### TASK GOAL
Please work out how many lines in the entries below include the string "fruit", and reply with the number alone.

### SOURCE RECORDS

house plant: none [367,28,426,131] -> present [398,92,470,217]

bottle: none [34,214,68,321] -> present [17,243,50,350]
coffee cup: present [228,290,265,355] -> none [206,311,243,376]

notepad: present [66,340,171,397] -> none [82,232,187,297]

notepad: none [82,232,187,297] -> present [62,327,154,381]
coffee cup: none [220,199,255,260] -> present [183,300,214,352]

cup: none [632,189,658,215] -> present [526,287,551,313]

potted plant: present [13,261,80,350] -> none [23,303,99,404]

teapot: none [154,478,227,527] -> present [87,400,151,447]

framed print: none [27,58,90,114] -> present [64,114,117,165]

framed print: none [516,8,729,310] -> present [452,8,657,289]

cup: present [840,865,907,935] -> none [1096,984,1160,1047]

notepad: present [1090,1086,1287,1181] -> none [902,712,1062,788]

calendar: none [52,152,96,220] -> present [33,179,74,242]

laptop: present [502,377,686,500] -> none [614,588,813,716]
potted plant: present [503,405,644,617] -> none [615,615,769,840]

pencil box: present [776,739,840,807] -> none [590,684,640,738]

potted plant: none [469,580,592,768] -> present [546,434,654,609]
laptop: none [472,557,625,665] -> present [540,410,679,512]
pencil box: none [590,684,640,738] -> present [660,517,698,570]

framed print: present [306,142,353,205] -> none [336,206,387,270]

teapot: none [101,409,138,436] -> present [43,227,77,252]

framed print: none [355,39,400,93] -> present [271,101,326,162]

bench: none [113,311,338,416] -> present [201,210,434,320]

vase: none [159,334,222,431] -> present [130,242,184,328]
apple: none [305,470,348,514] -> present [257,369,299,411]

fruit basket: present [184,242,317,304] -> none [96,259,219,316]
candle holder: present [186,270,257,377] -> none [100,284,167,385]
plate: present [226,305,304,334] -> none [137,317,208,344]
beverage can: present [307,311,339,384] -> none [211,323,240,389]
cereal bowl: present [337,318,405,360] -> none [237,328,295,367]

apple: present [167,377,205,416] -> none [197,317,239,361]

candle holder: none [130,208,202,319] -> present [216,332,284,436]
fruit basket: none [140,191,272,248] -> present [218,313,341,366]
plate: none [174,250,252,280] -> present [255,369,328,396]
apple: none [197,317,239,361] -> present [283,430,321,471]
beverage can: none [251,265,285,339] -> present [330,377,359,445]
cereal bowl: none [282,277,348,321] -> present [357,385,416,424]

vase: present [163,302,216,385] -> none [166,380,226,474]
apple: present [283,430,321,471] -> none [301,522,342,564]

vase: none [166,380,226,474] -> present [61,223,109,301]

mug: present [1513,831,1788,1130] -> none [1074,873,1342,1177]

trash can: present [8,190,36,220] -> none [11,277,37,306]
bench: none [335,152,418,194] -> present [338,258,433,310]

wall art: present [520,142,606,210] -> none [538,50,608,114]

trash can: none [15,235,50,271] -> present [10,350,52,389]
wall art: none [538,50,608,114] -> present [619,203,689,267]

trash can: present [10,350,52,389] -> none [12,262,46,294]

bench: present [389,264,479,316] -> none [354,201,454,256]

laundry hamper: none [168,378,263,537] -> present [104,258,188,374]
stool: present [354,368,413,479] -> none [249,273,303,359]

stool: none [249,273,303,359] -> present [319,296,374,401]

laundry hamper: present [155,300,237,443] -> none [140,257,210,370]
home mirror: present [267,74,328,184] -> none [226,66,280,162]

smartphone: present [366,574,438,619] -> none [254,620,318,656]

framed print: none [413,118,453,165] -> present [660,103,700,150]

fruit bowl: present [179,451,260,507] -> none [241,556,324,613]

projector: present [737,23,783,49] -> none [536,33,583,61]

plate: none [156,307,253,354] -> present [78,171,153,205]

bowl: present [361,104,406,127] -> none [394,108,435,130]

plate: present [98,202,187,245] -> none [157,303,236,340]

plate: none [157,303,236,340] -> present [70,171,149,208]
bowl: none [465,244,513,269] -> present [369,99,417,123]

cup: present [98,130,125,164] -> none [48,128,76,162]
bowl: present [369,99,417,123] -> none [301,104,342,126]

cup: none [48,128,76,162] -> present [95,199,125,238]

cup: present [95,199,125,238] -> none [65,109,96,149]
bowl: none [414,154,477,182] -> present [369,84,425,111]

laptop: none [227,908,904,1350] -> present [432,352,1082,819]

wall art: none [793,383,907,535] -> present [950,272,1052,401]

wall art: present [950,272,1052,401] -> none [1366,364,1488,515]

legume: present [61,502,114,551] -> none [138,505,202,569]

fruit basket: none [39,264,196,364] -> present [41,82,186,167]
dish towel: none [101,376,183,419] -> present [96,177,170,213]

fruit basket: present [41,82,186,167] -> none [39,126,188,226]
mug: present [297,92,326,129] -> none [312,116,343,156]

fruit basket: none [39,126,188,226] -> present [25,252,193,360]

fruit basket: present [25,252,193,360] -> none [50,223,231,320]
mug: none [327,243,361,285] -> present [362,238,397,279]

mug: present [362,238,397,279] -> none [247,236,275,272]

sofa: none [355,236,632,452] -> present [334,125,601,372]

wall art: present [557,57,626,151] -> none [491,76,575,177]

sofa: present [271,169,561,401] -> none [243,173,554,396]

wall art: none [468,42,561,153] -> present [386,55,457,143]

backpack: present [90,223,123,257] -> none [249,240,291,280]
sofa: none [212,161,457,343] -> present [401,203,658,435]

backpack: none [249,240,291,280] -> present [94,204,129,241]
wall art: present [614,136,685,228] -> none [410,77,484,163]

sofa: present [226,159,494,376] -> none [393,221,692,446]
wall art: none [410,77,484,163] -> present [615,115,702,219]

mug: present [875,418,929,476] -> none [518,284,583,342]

### TASK RESPONSE
7